[Record set — start]

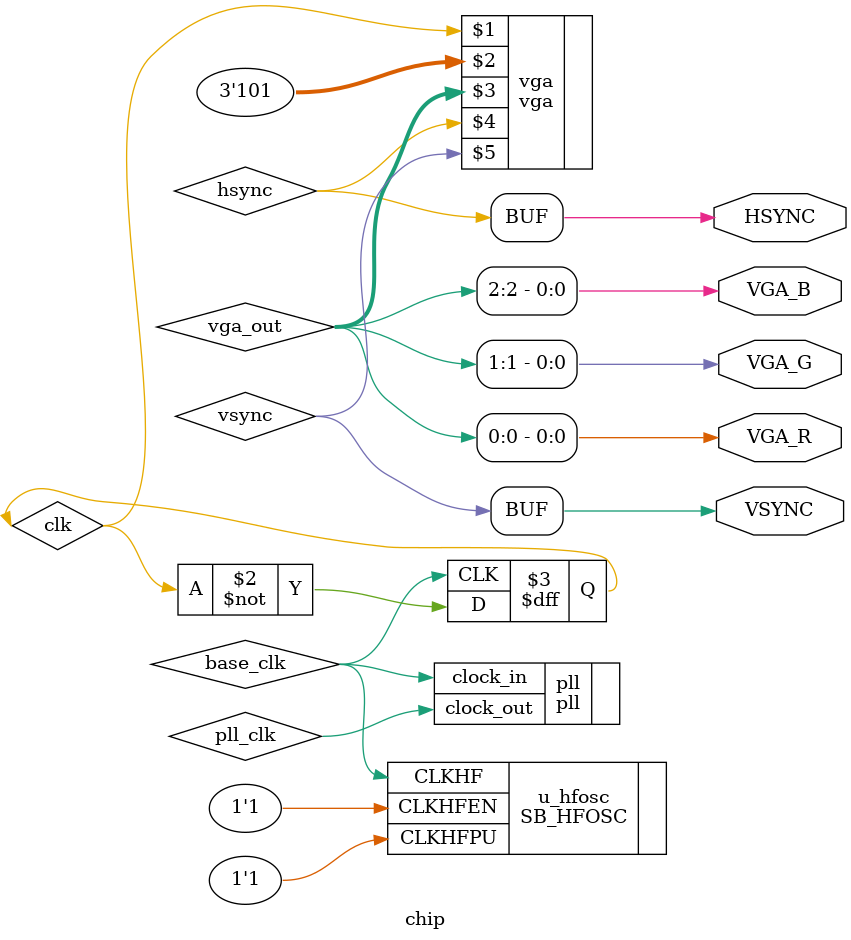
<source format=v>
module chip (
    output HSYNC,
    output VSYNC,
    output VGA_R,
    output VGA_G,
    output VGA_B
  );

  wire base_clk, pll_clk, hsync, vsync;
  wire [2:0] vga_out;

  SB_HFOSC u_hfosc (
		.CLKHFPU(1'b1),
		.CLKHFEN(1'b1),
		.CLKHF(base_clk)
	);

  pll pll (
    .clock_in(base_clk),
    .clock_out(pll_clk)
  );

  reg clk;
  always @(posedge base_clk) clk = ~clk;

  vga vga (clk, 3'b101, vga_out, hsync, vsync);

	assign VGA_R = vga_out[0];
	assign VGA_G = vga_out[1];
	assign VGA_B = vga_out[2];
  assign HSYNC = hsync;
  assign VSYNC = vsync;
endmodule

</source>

[Record set — finish]
[Record set — start]

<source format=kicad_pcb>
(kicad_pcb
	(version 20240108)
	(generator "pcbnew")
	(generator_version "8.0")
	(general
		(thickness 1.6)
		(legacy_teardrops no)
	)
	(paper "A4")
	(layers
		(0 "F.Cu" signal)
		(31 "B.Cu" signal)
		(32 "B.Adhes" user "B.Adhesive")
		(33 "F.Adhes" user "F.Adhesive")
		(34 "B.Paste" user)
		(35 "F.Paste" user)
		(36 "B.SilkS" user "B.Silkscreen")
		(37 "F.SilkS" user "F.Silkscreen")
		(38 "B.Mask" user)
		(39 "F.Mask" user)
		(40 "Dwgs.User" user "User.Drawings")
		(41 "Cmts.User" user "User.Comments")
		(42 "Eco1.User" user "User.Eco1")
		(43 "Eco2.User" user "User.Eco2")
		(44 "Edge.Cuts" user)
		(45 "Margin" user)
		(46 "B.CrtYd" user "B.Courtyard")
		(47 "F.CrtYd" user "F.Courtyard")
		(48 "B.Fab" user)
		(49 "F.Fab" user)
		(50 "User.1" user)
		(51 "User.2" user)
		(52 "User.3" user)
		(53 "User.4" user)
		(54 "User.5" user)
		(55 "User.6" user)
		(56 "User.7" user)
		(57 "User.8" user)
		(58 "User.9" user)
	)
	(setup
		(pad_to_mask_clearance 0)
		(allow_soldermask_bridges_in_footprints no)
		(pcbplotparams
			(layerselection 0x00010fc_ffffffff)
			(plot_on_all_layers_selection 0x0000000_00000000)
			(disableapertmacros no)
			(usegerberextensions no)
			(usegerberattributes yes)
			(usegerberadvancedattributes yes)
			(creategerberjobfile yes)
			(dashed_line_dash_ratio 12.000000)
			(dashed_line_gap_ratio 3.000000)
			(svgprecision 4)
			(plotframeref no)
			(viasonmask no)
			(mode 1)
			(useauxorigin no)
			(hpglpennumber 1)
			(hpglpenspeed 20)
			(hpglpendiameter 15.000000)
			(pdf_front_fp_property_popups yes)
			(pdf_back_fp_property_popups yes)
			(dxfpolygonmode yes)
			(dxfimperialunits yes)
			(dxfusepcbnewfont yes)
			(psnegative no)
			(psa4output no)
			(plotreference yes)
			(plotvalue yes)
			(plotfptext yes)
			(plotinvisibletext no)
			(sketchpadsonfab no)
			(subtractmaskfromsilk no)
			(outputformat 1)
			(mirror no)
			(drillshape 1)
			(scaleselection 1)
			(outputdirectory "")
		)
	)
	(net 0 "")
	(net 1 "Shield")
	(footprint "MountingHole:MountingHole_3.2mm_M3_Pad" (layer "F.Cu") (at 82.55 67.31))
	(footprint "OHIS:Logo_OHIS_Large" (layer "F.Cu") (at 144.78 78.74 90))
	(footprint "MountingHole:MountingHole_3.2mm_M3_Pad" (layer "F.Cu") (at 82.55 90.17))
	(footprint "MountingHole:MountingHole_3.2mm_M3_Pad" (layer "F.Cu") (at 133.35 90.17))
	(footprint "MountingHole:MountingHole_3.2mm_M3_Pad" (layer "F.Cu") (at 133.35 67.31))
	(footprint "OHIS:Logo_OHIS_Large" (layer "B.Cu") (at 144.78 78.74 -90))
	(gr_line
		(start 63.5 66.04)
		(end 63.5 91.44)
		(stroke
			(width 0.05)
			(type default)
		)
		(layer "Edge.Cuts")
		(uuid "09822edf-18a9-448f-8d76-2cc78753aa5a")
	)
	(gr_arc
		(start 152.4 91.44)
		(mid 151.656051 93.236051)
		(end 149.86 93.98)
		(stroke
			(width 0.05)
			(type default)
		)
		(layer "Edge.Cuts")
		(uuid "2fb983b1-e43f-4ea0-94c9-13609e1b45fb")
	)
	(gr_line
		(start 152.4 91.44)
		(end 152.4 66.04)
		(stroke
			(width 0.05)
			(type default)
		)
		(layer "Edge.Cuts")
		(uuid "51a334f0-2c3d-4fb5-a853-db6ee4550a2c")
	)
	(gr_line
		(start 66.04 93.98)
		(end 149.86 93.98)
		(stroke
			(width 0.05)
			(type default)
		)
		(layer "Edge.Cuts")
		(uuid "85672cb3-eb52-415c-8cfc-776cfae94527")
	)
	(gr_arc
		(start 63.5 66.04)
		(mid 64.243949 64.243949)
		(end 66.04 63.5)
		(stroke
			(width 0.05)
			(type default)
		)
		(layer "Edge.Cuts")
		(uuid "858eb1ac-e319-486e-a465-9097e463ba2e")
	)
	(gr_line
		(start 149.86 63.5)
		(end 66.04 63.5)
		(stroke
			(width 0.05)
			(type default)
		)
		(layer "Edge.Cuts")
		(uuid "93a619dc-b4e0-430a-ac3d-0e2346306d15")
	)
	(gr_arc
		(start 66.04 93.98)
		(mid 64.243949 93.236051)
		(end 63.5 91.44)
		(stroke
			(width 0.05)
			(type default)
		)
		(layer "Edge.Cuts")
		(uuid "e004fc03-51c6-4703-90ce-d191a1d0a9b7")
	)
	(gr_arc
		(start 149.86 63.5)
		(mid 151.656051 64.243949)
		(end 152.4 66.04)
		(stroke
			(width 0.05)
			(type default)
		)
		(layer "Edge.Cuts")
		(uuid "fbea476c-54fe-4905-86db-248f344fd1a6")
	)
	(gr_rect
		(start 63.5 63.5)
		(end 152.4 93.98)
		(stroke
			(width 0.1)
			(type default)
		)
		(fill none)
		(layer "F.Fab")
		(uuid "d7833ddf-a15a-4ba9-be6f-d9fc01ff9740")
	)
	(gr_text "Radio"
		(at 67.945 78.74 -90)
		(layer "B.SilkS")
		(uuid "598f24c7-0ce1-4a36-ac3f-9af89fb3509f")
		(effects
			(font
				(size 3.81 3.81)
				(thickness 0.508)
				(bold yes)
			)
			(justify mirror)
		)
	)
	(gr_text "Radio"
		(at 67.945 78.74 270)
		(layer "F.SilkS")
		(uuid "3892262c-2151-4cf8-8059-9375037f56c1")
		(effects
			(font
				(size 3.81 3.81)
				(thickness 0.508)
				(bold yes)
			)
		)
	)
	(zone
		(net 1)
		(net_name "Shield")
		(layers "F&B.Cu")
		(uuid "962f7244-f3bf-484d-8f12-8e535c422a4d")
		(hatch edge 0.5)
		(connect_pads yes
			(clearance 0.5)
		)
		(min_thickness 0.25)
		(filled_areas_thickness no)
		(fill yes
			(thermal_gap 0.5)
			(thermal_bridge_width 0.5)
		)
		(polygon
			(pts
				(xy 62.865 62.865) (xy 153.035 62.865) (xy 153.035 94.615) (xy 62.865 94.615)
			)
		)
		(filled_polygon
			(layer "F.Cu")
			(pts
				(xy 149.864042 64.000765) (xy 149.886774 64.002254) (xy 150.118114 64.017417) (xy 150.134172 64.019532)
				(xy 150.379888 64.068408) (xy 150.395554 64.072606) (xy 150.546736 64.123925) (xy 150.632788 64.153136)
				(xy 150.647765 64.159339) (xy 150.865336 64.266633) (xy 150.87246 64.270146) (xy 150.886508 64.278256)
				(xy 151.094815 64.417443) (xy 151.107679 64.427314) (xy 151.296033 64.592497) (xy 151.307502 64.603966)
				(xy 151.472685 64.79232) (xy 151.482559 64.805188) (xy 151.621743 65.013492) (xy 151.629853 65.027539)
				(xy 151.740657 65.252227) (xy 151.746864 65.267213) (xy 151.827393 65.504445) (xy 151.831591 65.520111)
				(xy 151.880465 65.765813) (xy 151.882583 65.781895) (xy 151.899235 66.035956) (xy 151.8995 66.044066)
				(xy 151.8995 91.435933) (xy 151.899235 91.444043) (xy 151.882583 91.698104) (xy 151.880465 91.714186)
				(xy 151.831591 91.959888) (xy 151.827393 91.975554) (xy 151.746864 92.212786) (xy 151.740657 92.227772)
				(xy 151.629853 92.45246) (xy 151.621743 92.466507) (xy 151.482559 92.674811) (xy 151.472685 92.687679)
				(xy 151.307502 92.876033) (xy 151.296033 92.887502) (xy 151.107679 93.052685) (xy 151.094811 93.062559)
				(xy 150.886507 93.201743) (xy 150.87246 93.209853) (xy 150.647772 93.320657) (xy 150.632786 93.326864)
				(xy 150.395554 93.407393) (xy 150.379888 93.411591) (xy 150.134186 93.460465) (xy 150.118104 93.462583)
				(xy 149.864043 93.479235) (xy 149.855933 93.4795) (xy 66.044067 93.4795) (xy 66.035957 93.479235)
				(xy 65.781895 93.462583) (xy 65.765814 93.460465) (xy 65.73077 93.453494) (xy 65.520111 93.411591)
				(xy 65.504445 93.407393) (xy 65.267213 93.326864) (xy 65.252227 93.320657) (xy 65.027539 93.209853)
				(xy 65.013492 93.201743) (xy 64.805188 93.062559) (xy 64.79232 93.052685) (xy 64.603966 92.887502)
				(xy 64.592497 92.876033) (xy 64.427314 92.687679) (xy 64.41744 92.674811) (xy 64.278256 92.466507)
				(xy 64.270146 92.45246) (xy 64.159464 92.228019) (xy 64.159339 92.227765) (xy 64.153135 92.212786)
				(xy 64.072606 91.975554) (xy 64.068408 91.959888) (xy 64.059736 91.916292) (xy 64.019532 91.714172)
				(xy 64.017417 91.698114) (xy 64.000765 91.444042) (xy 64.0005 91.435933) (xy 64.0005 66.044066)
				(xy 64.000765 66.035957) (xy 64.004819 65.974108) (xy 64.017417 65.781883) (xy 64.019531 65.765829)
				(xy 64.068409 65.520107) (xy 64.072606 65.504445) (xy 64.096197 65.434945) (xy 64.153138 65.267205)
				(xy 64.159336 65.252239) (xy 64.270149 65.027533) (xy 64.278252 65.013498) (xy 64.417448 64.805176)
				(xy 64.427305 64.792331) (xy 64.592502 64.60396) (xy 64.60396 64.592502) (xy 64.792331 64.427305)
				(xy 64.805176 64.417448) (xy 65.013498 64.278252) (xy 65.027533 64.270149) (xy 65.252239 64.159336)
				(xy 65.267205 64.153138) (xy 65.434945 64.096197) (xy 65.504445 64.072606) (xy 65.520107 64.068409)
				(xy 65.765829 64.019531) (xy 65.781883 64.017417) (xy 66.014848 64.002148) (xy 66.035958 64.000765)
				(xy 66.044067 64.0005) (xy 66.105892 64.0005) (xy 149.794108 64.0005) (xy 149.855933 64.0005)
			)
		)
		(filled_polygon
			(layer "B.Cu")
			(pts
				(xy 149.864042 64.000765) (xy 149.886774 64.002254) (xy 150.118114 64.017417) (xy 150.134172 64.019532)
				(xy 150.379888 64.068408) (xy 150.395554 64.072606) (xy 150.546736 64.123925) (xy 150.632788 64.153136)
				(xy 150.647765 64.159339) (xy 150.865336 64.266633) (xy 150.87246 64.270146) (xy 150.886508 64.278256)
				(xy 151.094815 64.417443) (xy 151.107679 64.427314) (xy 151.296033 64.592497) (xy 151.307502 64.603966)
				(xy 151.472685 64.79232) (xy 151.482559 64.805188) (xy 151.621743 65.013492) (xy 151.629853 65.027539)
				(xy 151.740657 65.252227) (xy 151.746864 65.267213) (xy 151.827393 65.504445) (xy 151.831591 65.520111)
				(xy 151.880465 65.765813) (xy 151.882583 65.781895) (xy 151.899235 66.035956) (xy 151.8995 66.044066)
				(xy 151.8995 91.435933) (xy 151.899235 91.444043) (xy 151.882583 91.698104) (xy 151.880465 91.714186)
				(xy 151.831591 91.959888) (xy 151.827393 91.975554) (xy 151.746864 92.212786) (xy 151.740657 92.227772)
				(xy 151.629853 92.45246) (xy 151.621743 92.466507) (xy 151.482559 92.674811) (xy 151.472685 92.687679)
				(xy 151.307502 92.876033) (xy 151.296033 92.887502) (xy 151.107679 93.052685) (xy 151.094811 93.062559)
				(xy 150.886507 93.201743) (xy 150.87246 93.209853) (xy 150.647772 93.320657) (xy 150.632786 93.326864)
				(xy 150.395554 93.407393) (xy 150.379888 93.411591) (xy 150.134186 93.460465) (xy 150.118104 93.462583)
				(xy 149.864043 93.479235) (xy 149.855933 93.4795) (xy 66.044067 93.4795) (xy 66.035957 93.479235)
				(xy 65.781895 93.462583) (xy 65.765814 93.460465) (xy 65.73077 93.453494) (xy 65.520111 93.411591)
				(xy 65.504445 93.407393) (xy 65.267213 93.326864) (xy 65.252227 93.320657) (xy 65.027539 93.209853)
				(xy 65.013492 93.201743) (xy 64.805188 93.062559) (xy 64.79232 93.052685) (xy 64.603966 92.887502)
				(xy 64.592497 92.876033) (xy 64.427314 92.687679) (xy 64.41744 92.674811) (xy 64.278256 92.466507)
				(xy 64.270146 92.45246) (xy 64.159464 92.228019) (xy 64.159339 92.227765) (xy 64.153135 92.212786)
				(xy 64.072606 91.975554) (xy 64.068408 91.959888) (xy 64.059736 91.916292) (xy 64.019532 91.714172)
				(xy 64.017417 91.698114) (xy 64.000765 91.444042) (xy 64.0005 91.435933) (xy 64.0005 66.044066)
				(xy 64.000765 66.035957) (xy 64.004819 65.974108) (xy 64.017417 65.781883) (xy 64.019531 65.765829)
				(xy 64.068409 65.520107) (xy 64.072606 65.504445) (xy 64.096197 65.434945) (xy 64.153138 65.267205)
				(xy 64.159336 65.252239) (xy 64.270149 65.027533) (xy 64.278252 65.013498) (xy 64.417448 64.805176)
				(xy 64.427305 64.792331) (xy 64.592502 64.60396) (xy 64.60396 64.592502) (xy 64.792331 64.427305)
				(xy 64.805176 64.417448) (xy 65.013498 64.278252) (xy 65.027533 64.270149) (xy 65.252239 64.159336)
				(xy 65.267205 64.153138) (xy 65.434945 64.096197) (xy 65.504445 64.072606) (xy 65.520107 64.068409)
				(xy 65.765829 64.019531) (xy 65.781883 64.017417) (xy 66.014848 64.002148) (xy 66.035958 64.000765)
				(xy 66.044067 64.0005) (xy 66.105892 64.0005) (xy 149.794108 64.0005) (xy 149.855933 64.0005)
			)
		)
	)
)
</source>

[Record set — finish]
[Record set — start]

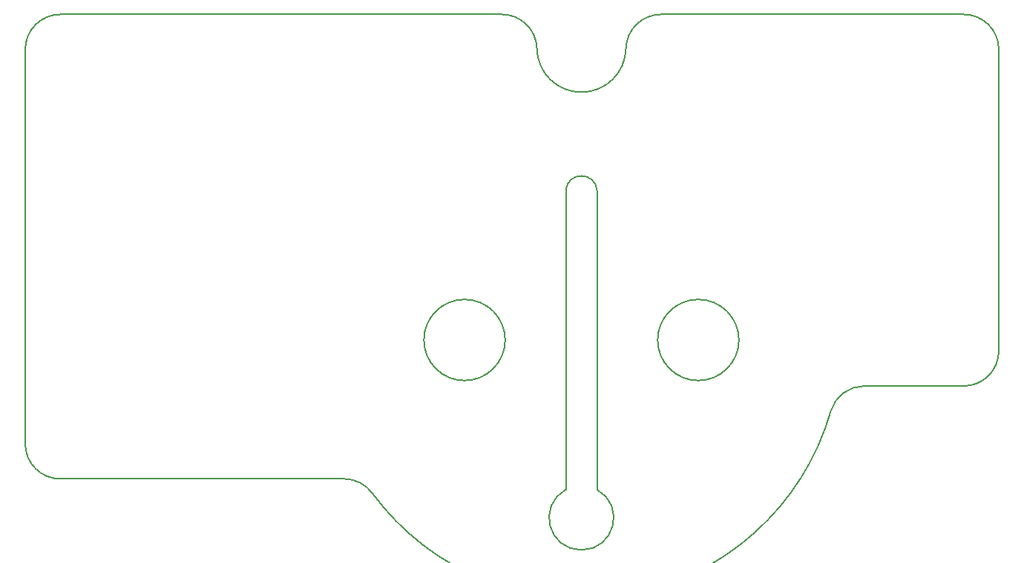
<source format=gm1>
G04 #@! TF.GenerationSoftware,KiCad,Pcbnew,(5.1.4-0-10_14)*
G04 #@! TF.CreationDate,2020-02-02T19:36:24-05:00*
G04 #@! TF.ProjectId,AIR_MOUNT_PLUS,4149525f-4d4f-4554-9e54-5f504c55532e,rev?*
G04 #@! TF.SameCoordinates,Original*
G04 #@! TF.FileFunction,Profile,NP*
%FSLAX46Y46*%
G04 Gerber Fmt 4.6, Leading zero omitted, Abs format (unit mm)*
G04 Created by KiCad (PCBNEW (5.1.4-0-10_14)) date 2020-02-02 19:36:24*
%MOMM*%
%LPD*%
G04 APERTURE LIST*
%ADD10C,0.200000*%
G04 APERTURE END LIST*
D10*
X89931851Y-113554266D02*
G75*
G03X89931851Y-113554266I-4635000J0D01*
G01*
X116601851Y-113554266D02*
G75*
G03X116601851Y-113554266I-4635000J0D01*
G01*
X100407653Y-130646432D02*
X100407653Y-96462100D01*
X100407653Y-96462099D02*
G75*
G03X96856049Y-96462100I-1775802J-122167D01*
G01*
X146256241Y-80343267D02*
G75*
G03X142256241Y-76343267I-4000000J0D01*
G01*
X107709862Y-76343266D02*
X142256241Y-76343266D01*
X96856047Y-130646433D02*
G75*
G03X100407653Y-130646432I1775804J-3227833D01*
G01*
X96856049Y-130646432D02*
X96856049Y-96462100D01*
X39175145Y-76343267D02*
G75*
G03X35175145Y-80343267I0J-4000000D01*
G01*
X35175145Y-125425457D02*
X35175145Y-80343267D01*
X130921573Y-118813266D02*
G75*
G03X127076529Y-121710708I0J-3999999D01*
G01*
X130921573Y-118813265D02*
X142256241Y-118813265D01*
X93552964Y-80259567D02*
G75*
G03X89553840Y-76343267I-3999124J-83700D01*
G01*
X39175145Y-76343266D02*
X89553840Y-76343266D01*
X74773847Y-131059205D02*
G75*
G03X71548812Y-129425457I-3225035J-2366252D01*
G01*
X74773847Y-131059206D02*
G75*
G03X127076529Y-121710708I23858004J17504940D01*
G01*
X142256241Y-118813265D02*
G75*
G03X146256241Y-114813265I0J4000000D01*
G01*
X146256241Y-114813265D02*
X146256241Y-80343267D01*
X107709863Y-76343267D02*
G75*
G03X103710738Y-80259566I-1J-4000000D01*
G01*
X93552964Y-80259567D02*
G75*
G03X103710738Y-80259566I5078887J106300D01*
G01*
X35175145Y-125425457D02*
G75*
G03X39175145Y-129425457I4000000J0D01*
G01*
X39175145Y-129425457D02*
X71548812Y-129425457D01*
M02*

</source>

[Record set — finish]

◆ **Requirement**
Look above for the line with "X142256241Y-76343266D01*" and the line with "X130921573Y-118813265D02*". Retype those two lines and every line between them exactly, adding nothing.

◆ **Solution for this task**
X142256241Y-76343266D01*
X96856047Y-130646433D02*
G75*
G03X100407653Y-130646432I1775804J-3227833D01*
G01*
X96856049Y-130646432D02*
X96856049Y-96462100D01*
X39175145Y-76343267D02*
G75*
G03X35175145Y-80343267I0J-4000000D01*
G01*
X35175145Y-125425457D02*
X35175145Y-80343267D01*
X130921573Y-118813266D02*
G75*
G03X127076529Y-121710708I0J-3999999D01*
G01*
X130921573Y-118813265D02*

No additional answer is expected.